A MIME type is a text label such as image/png or application/pdf. It can come from an HTTP header, a database column, an operating system registry, a library, or a browser sniffing algorithm.

On upload, the most dangerous MIME value is the one in the multipart request. The client controls it:

Bash
curl -F "file=@script.php;type=image/png" https://example.com/upload

That request tells the server the file is image/png, even though the bytes can be PHP source. A browser may also infer a MIME type from extension or limited content sniffing. That can be useful for display, but it is not a validation boundary.

Use MIME types for:

  • HTTP Content-Type responses after you have validated or generated the file.
  • Database metadata that records your own detection result.
  • Matching downstream processors that expect MIME labels.

Do not treat client-supplied MIME values as proof.

Magic bytes are content signals

Magic bytes are byte sequences inside the file. They are often at offset 0, but some formats store their identifying bytes later.

Examples:

Format Magic bytes Offset MIME type
PDF 25 50 44 46 2D 0 application/pdf
PNG 89 50 4E 47 0D 0A 1A 0A 0 image/png
ZIP 50 4B 03 04 0 application/zip
MP4 66 74 79 70 4 video/mp4
DICOM 44 49 43 4D 128 application/dicom

Magic-byte matching is a stronger first check because it reads the content. You can try it directly with the lookup tool or query:

Bash
curl "https://filesignature.org/api/v1/identify?hex=89%2050%204E%2047%200D%200A%201A%200A"

When the signals disagree

For upload validation, treat disagreement as a warning or rejection.

Extension Client MIME Magic bytes Decision
.png image/png PNG signature Accept if PNG is allowed and parsing succeeds
.png image/png EXE 4D 5A Reject
.pdf application/pdf ZIP 50 4B 03 04 Reject or route to ZIP-family validation
.docx DOCX MIME ZIP 50 4B 03 04 Inspect ZIP internals before accepting
no extension missing PDF signature Accept only if PDF is in the allowlist

The magic bytes should usually decide the first parser to use. The extension and MIME type can then be checked for consistency.

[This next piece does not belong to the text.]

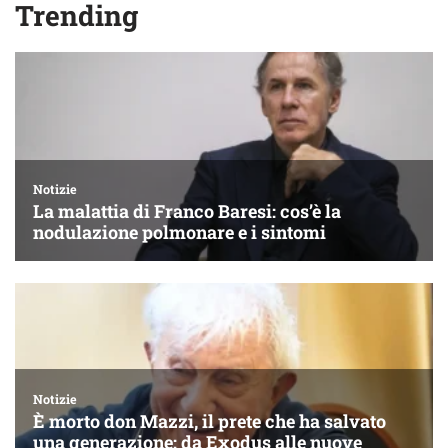
Trending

Shared signatures require second-level checks

Magic bytes can identify the container but not always the exact format. The ZIP signature is the classic example. DOCX, XLSX, PPTX, APK, JAR, EPUB, and many other formats all use ZIP containers.

For these files, do two checks:

  1. Confirm the container signature.
  2. Inspect required internal files or fields.

Examples:

  • DOCX requires Open Packaging Convention metadata and a word/ directory.
  • XLSX requires an xl/ directory.
  • EPUB requires a mimetype file with application/epub+zip.
  • WEBP requires a RIFF header plus WEBP as the form type at offset 8.

This is why a file identification API can return multiple matches for one header. It is reporting all candidates that match the bytes you supplied.

Recommended validation order

For server-side validation:

  1. Normalize the filename and extension.
  2. Read enough header bytes for every format in your allowlist.
  3. Compare magic bytes at the documented offsets.
  4. For containers, inspect the internal structure.
  5. Confirm the detected type is allowed for that endpoint.
  6. Store your own detected type and MIME label.
  7. Serve the file with a safe Content-Type only after validation.

The extension is for humans. The MIME type is for metadata and HTTP. The magic bytes are the content-level starting point for detection.

Frequently Asked Questions

Which is most reliable: magic bytes, MIME type, or extension?

Magic bytes are usually the strongest first signal because they are part of the file content. Extensions and MIME types are useful metadata, but they can be missing, stale, or user-controlled.

Can a MIME type be trusted on upload?

No. Multipart upload Content-Type values are supplied by the client. Use them as hints for UX or routing, but validate the content bytes on the server.

Are magic bytes enough for security?

No. They are necessary for type detection, but shared containers, polyglot files, and malformed files require additional parsing, allowlists, and safe storage controls.

Why do databases list multiple MIME types for one extension?

Some formats have legacy, vendor, and standardized MIME labels. The bytes can identify the format while the MIME label varies by application or registry.